A diplomacia da americanização...

Olá pessoal,

A imagem ao lado é do livro (e-book) que foi publicado pela Editora da Unesp, no selo Cultura Acadêmica. É o fruto das pesquisas do mestrado em História e Cultura Política, feito entre 2007-2009.

Para ter acesso ao texto integral é só entrar no site da Cultura Acadêmica, se cadastrar e pronto. Ficarei grato em atrair alguns leitores.
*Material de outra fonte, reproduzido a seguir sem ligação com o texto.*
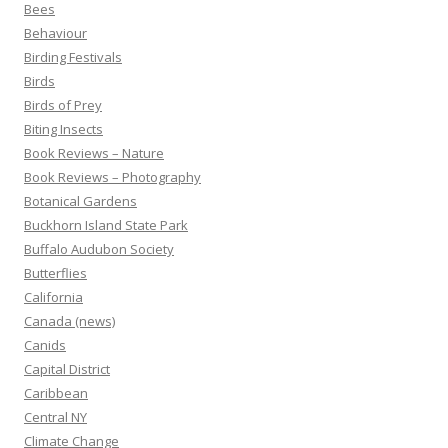
Bees
Behaviour
Birding Festivals
Birds
Birds of Prey
Biting Insects
Book Reviews – Nature
Book Reviews – Photography
Botanical Gardens
Buckhorn Island State Park
Buffalo Audubon Society
Butterflies
California
Canada (news)
Canids
Capital District
Caribbean
Central NY
Climate Change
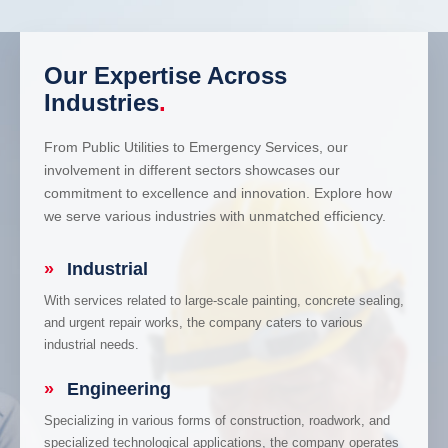
Our Expertise Across
Industries
.
From Public Utilities to Emergency Services, our
involvement in different sectors showcases our
commitment to excellence and innovation. Explore how
we serve various industries with unmatched efficiency.
»
Industrial
With services related to large-scale painting, concrete sealing,
and urgent repair works, the company caters to various
industrial needs.
»
Engineering
Specializing in various forms of construction, roadwork, and
specialized technological applications, the company operates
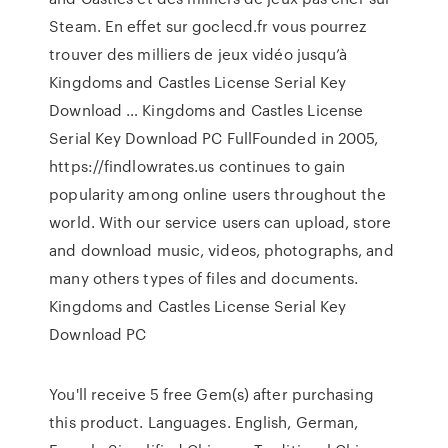
Steam. En effet sur goclecd.fr vous pourrez
trouver des milliers de jeux vidéo jusqu’à
Kingdoms and Castles License Serial Key
Download … Kingdoms and Castles License
Serial Key Download PC FullFounded in 2005,
https://findlowrates.us continues to gain
popularity among online users throughout the
world. With our service users can upload, store
and download music, videos, photographs, and
many others types of files and documents.
Kingdoms and Castles License Serial Key
Download PC
You'll receive 5 free Gem(s) after purchasing
this product. Languages. English, German,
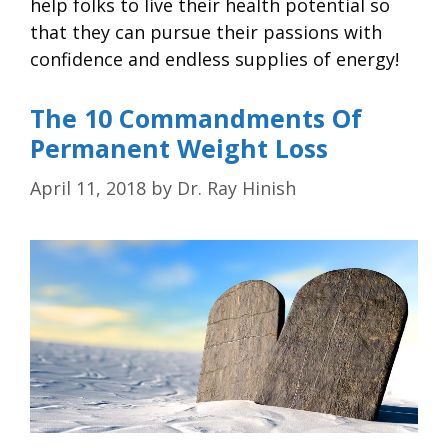
help folks to live their health potential so
that they can pursue their passions with
confidence and endless supplies of energy!
The 10 Commandments Of
Permanent Weight Loss
April 11, 2018
by
Dr. Ray Hinish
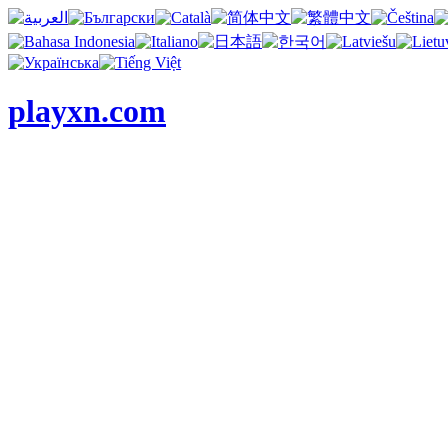
playxn.com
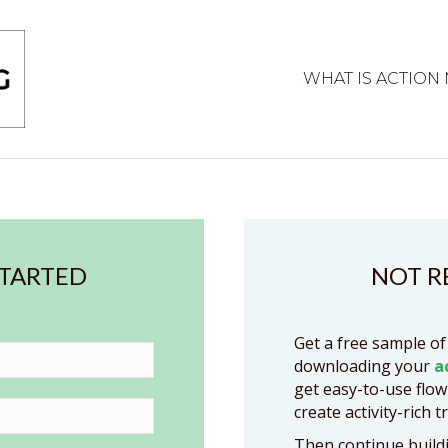
WHAT IS ACTION
STARTED
NOT R
Get a free sample of
downloading your
a
get easy-to-use flow
create activity-rich t
Then continue buildi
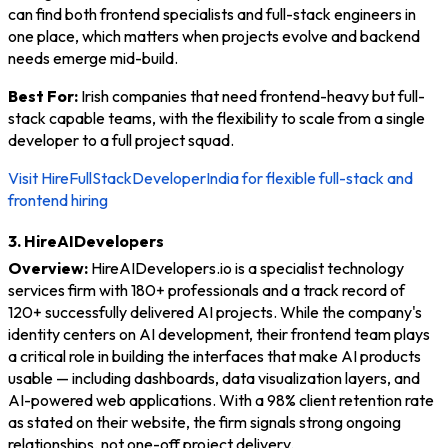
can find both frontend specialists and full-stack engineers in
one place, which matters when projects evolve and backend
needs emerge mid-build.
Best For:
Irish companies that need frontend-heavy but full-
stack capable teams, with the flexibility to scale from a single
developer to a full project squad.
Visit HireFullStackDeveloperIndia for flexible full-stack and
frontend hiring
3. HireAIDevelopers
Overview:
HireAIDevelopers.io is a specialist technology
services firm with 180+ professionals and a track record of
120+ successfully delivered AI projects. While the company's
identity centers on AI development, their frontend team plays
a critical role in building the interfaces that make AI products
usable — including dashboards, data visualization layers, and
AI-powered web applications. With a 98% client retention rate
as stated on their website, the firm signals strong ongoing
relationships, not one-off project delivery.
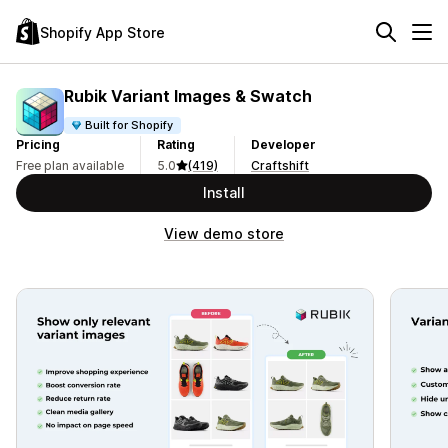
Shopify App Store
Rubik Variant Images & Swatch
Built for Shopify
Pricing
Rating
Developer
Free plan available
5.0
(419)
Craftshift
Install
View demo store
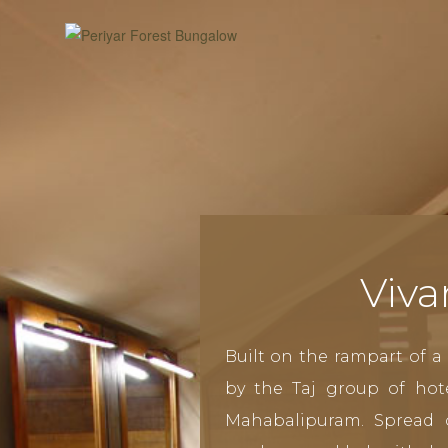
Viva
Built on the rampart of a 
by the Taj group of hot
Mahabalipuram. Spread 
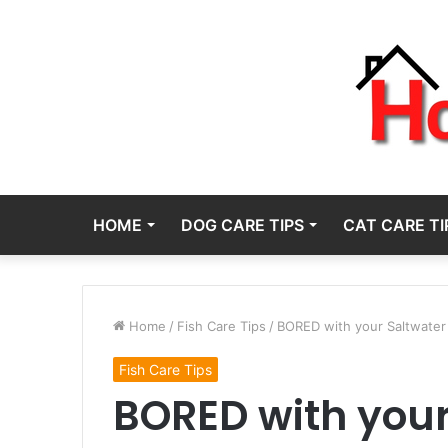
HOME
DOG CARE TIPS
CAT CARE TI
Home
/
Fish Care Tips
/
BORED with your Saltwater
Fish Care Tips
BORED with your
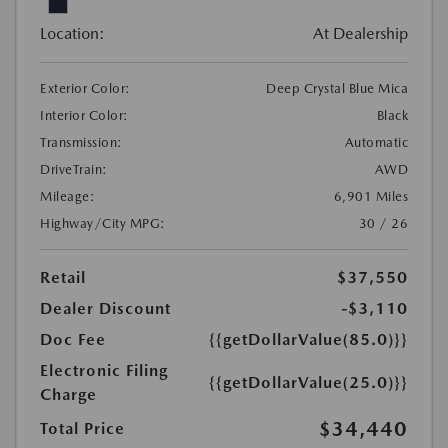
Location:
At Dealership
Exterior Color:
Deep Crystal Blue Mica
Interior Color:
Black
Transmission:
Automatic
DriveTrain:
AWD
Mileage:
6,901 Miles
Highway/City MPG:
30 / 26
Retail
$37,550
Dealer Discount
-$3,110
Doc Fee
{{getDollarValue(85.0)}}
Electronic Filing
{{getDollarValue(25.0)}}
Charge
$34,440
Total Price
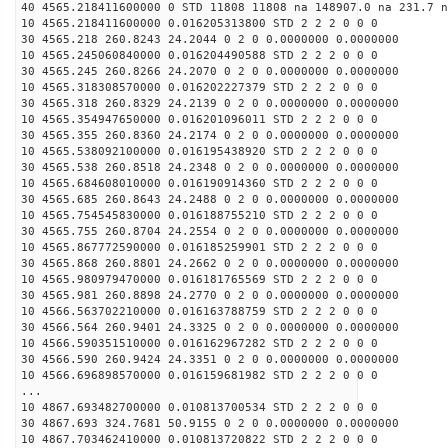
40 4565.218411600000 0 STD 11808 11808 na 148907.0 na 231.7 n
10 4565.218411600000 0.016205313800 STD 2 2 2 0 0 0
30 4565.218 260.8243 24.2044 0 2 0 0.0000000 0.0000000
10 4565.245060840000 0.016204490588 STD 2 2 2 0 0 0
30 4565.245 260.8266 24.2070 0 2 0 0.0000000 0.0000000
10 4565.318308570000 0.016202227379 STD 2 2 2 0 0 0
30 4565.318 260.8329 24.2139 0 2 0 0.0000000 0.0000000
10 4565.354947650000 0.016201096011 STD 2 2 2 0 0 0
30 4565.355 260.8360 24.2174 0 2 0 0.0000000 0.0000000
10 4565.538092100000 0.016195438920 STD 2 2 2 0 0 0
30 4565.538 260.8518 24.2348 0 2 0 0.0000000 0.0000000
10 4565.684608010000 0.016190914360 STD 2 2 2 0 0 0
30 4565.685 260.8643 24.2488 0 2 0 0.0000000 0.0000000
10 4565.754545830000 0.016188755210 STD 2 2 2 0 0 0
30 4565.755 260.8704 24.2554 0 2 0 0.0000000 0.0000000
10 4565.867772590000 0.016185259901 STD 2 2 2 0 0 0
30 4565.868 260.8801 24.2662 0 2 0 0.0000000 0.0000000
10 4565.980979470000 0.016181765569 STD 2 2 2 0 0 0
30 4565.981 260.8898 24.2770 0 2 0 0.0000000 0.0000000
10 4566.563702210000 0.016163788759 STD 2 2 2 0 0 0
30 4566.564 260.9401 24.3325 0 2 0 0.0000000 0.0000000
10 4566.590351510000 0.016162967282 STD 2 2 2 0 0 0
30 4566.590 260.9424 24.3351 0 2 0 0.0000000 0.0000000
10 4566.696898570000 0.016159681982 STD 2 2 2 0 0 0
...
10 4867.693482700000 0.010813700534 STD 2 2 2 0 0 0
30 4867.693 324.7681 50.9155 0 2 0 0.0000000 0.0000000
10 4867.703462410000 0.010813720822 STD 2 2 2 0 0 0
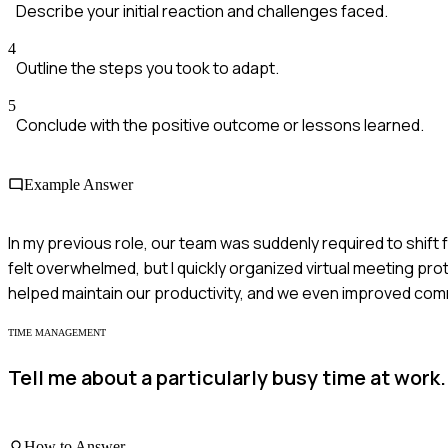
Describe your initial reaction and challenges faced.
4
Outline the steps you took to adapt.
5
Conclude with the positive outcome or lessons learned.
Example Answer
In my previous role, our team was suddenly required to shift fr
felt overwhelmed, but I quickly organized virtual meeting pr
helped maintain our productivity, and we even improved co
TIME MANAGEMENT
Tell me about a particularly busy time at work.
How to Answer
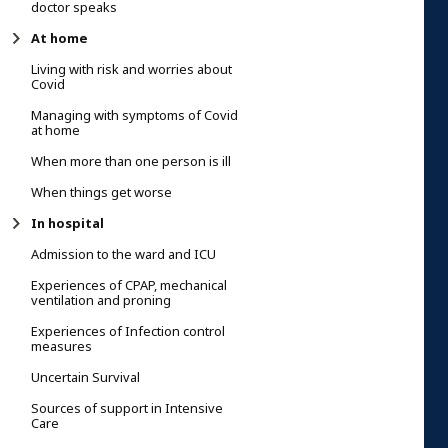
doctor speaks
At home
Living with risk and worries about
Covid
Managing with symptoms of Covid
at home
When more than one person is ill
When things get worse
In hospital
Admission to the ward and ICU
Experiences of CPAP, mechanical
ventilation and proning
Experiences of Infection control
measures
Uncertain Survival
Sources of support in Intensive
Care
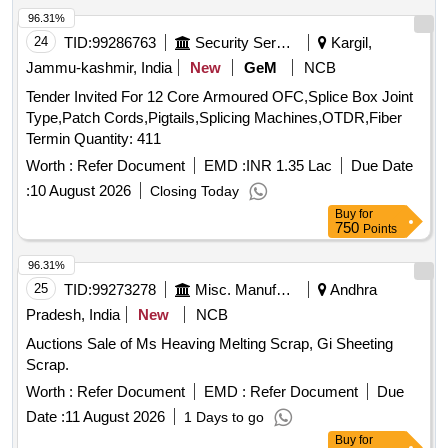
96.31%
24
TID:
99286763
Security Services
Kargil,
Jammu-kashmir, India
New
GeM
NCB
Tender Invited For 12 Core Armoured OFC,Splice Box Joint
Type,Patch Cords,Pigtails,Splicing Machines,OTDR,Fiber
Termin Quantity: 411
Worth :
Refer Document
EMD :
INR 1.35 Lac
Due Date
:
10 August 2026
Closing Today
Buy
for
750
Points
96.31%
25
TID:
99273278
Misc. Manufactured Articles
Andhra
Pradesh, India
New
NCB
Auctions Sale of Ms Heaving Melting Scrap, Gi Sheeting
Scrap.
Worth :
Refer Document
EMD :
Refer Document
Due
Date :
11 August 2026
1 Days to go
Buy
for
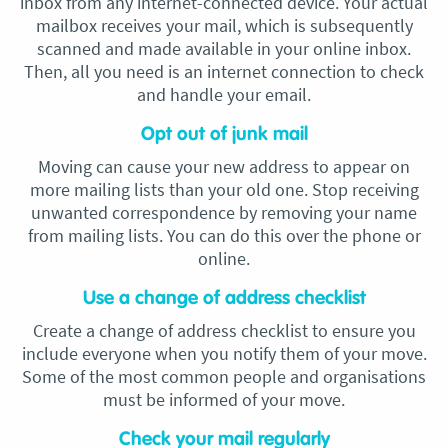
inbox from any internet-connected device. Your actual
mailbox receives your mail, which is subsequently
scanned and made available in your online inbox.
Then, all you need is an internet connection to check
and handle your email.
Opt out of junk mail
Moving can cause your new address to appear on
more mailing lists than your old one. Stop receiving
unwanted correspondence by removing your name
from mailing lists. You can do this over the phone or
online.
Use a change of address checklist
Create a change of address checklist to ensure you
include everyone when you notify them of your move.
Some of the most common people and organisations
must be informed of your move.
Check your mail regularly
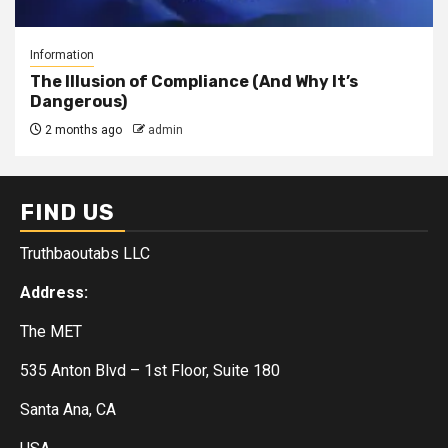
Information
The Illusion of Compliance (And Why It’s
Dangerous)
2 months ago
admin
FIND US
Truthbaoutabs LLC
Address:
The MET
535 Anton Blvd – 1st Floor, Suite 180
Santa Ana, CA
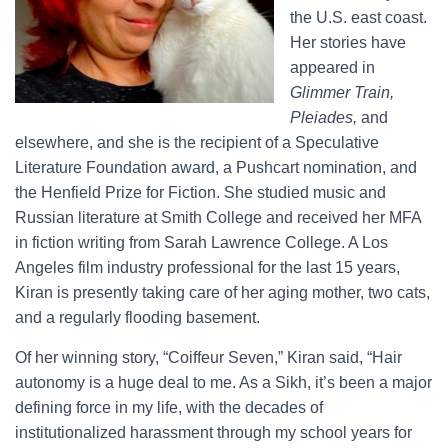
the U.S. east coast.
Her stories have
appeared in
Glimmer Train,
Pleiades,
and
elsewhere, and she is the recipient of a Speculative
Literature Foundation award, a Pushcart nomination, and
the Henfield Prize for Fiction. She studied music and
Russian literature at Smith College and received her MFA
in fiction writing from Sarah Lawrence College. A Los
Angeles film industry professional for the last 15 years,
Kiran is presently taking care of her aging mother, two cats,
and a regularly flooding basement.
Of her winning story, “Coiffeur Seven,” Kiran said, “Hair
autonomy is a huge deal to me. As a Sikh, it’s been a major
defining force in my life, with the decades of
institutionalized harassment through my school years for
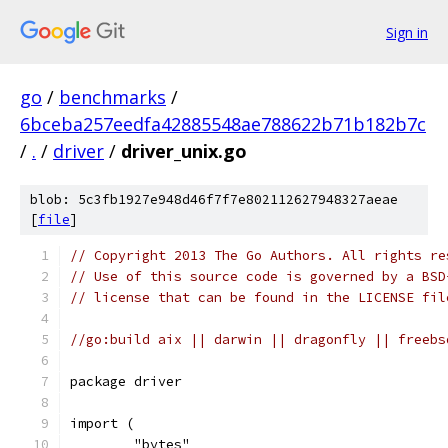
Sign in
go
/
benchmarks
/
6bceba257eedfa42885548ae788622b71b182b7c
/
.
/
driver
/
driver_unix.go
blob: 5c3fb1927e948d46f7f7e802112627948327aeae
[
file
]
// Copyright 2013 The Go Authors. All rights re
// Use of this source code is governed by a BSD
// license that can be found in the LICENSE fil
//go:build aix || darwin || dragonfly || freebs
package driver
import (
	"bytes"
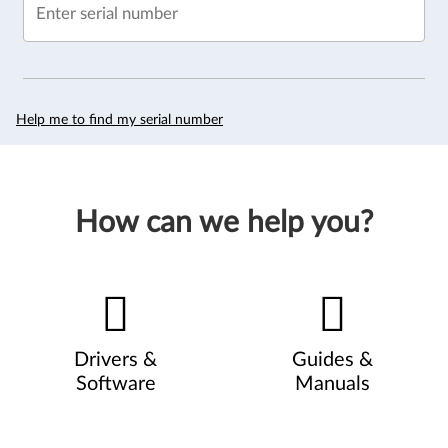
Enter serial number
Help me to find my serial number
How can we help you?
Drivers &
Guides &
Software
Manuals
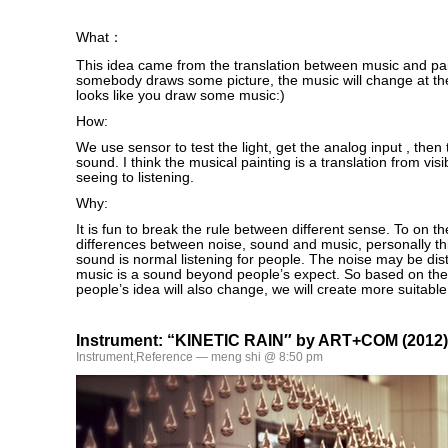
What：
This idea came from the translation between music and pa
somebody draws some picture, the music will change at the
looks like you draw some music:)
How:
We use sensor to test the light, get the analog input , then 
sound. I think the musical painting is a translation from visib
seeing to listening.
Why:
It is fun to break the rule between different sense. To on th
differences between noise, sound and music, personally thi
sound is normal listening for people. The noise may be dis
music is a sound beyond people’s expect. So based on th
people’s idea will also change, we will create more suitable
Instrument: “KINETIC RAIN″ by ART+COM (2012)
Instrument
,
Reference
— meng shi @ 8:50 pm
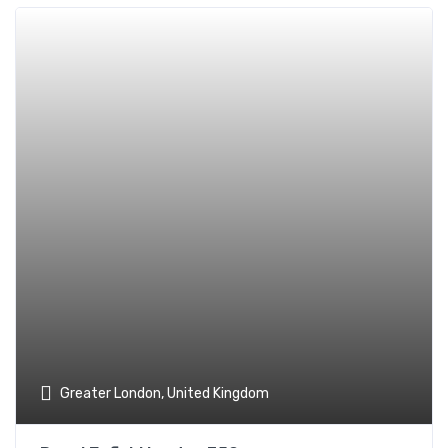
Add t
Greater London, United Kingdom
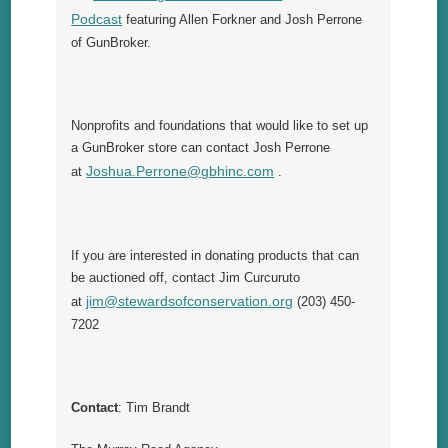
Podcast
featuring Allen Forkner and Josh Perrone
of GunBroker.
Nonprofits and foundations that would like to set up
a GunBroker store can contact Josh Perrone
Joshua.Perrone@gbhinc.com
at
.
If you are interested in donating products that can
be auctioned off, contact Jim Curcuruto
jim@stewardsofconservation.org
at
(203) 450-
7202
Contact
: Tim Brandt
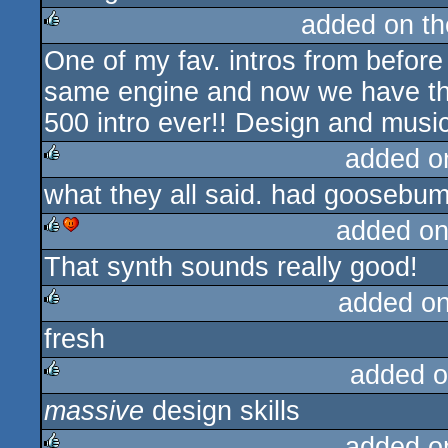
added on t
One of my fav. intros from befor
rulez
same engine and now we have this
500 intro ever!! Design and music 
added o
what they all said. had goosebu
rulez
added on
That synth sounds really good!
rulez
cdc
added o
fresh
rulez
added o
massive
design skills
rulez
added o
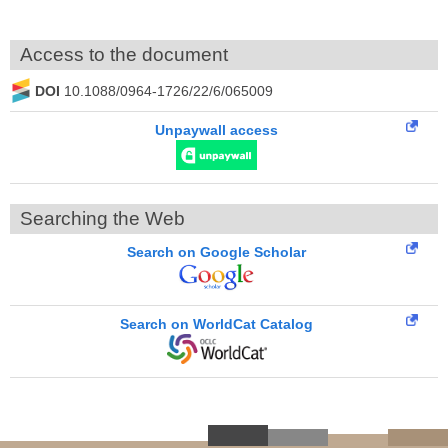
Access to the document
DOI
10.1088/0964-1726/22/6/065009
Unpaywall access
Searching the Web
Search on Google Scholar
Search on WorldCat Catalog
Abaixo, inseri um pequeno briefing com o objetivo de tematizar o conteúdo aos leigos e/ou interessados.

Forte abraço,
Gabriel.

A transição da Monarquia para a República no Brasil foi cercada de conturbados eventos no plano interno, em razão do "vazio de poder" decorrente das instituições decaídas, e no plano externo, eleito como ponto de referência e de legitimidade para a boa condução do país. Partindo do pressuposto de que havia porosidade entre a política interna e a política externa, a diplomacia exerceu alta influência nos acontecimentos domésticos nacionais, referendando principalmente o relacionamento com os Estados Unidos como o ponto de apoio à instável política interna. O maior representante dessa linha de atuação foi Salvador de Mendonça, diplomata do Brasil nos Estados Unidos. Americanista convicto, ele diplomata trabalhou pela aproximação - leia-se americanização - do Brasil, intervindo em três ocasiões: na Conferência Americana de 1889-1890 em Washington, na assinatura do Tratado de Reciprocidade Comercial de 1891 e durante a Revolta da Armada no Rio de Janeiro em 1893-1894. Fundamentando a pesquisa em sua na correspondência diplomática, o autor desta obra mostra a importância da atuação de Salvador de Mendonça na aproximação com os Estados Unidos, processo que ao longo de quase uma década tornou sinônimas as idéias de republicanização e americanização da esfera política brasileira.